Des équipements pour renforcer l’apprentissage numérique
Pour pallier les difficultés liées à l’électricité et améliorer l’accès aux outils numériques, plusieurs équipements ont été remis à l’établissement. Parmi les dons figurent un électroprojecteur, des câbles d’alimentation, un générateur d’énergie (power), des rallonges ainsi que des prises électriques.
En complément, les anciens élèves ont procédé à la rénovation et à la peinture de la salle informatique, offrant ainsi un cadre plus moderne et fonctionnel aux apprenants.
Une remise officielle dans un climat convivial
La cérémonie de remise s’est déroulée dans le bureau du préfet des études, en présence de plusieurs autorités académiques. L’initiative, portée par le président de l’association, Delphin Kalopa, s’est tenue aux côtés du préfet Athanase Kisenda, du directeur des études Corneille Collin Mpoy, ainsi que de quelques enseignants.
Dans une ambiance chaleureuse, un procès-verbal a été lu par le vice-président Guillaume Nsikalangi, puis signé par les parties présentes. Ce document précise clairement que le matériel offert ne peut être ni vendu ni utilisé à des fins personnelles.
Des besoins persistants malgré cet appui

Tout en saluant ce geste, le préfet des études n’a pas manqué d’exprimer d’autres préoccupations majeures. Il a notamment évoqué le besoin urgent de 500 bancs supplémentaires ainsi que la dégradation des infrastructures scolaires, aggravée par les inondations récentes.
Personnel éducatif et élèves ont unanimement exprimé leur reconnaissance envers cette initiative salutaire. L’activité s’est achevée dans une atmosphère détendue et fraternelle, marquée par des échanges de vœux entre anciens élèves. » Cette action illustre parfaitement l’importance du lien entre anciens et actuels élèves dans le développement de notre Alma Mater. Une dynamique inspirante qui pourrait servir d’exemple à d’autres écoles du pays… », a fait savoir le président Delphin Kolopa.

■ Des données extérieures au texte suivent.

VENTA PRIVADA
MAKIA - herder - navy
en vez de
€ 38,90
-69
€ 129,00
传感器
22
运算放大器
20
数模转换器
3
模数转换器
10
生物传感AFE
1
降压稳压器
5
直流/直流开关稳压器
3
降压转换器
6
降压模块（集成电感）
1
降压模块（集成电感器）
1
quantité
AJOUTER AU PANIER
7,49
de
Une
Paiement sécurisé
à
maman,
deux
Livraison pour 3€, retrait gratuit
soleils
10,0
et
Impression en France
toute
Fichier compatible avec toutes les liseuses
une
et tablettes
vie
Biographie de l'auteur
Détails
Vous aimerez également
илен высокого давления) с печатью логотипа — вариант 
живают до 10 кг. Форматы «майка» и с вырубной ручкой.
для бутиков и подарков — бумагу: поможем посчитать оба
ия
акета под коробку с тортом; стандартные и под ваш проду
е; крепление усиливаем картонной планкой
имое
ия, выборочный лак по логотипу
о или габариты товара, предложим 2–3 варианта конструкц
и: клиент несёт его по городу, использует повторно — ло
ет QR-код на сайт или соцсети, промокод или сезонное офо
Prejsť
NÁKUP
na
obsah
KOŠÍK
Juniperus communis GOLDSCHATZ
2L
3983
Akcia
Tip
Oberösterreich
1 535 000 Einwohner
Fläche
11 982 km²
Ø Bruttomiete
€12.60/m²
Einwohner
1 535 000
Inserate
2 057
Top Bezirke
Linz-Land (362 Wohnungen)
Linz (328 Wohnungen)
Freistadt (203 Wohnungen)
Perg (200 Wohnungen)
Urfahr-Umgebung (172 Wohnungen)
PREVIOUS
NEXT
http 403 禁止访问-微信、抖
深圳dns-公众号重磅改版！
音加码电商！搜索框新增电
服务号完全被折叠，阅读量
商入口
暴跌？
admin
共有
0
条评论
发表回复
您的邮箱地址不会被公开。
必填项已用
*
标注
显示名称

Créée en 2019, l’association regroupe des anciens élèves des promotions allant de 1983 à 1990. Leur démarche repose sur une volonté claire : soutenir leur ancienne école qui leur a transmis des valeurs fondamentales.
Le coût global des équipements offerts est estimé à 2.500 dollars, entièrement financé par les membres, preuve de leur engagement collectif.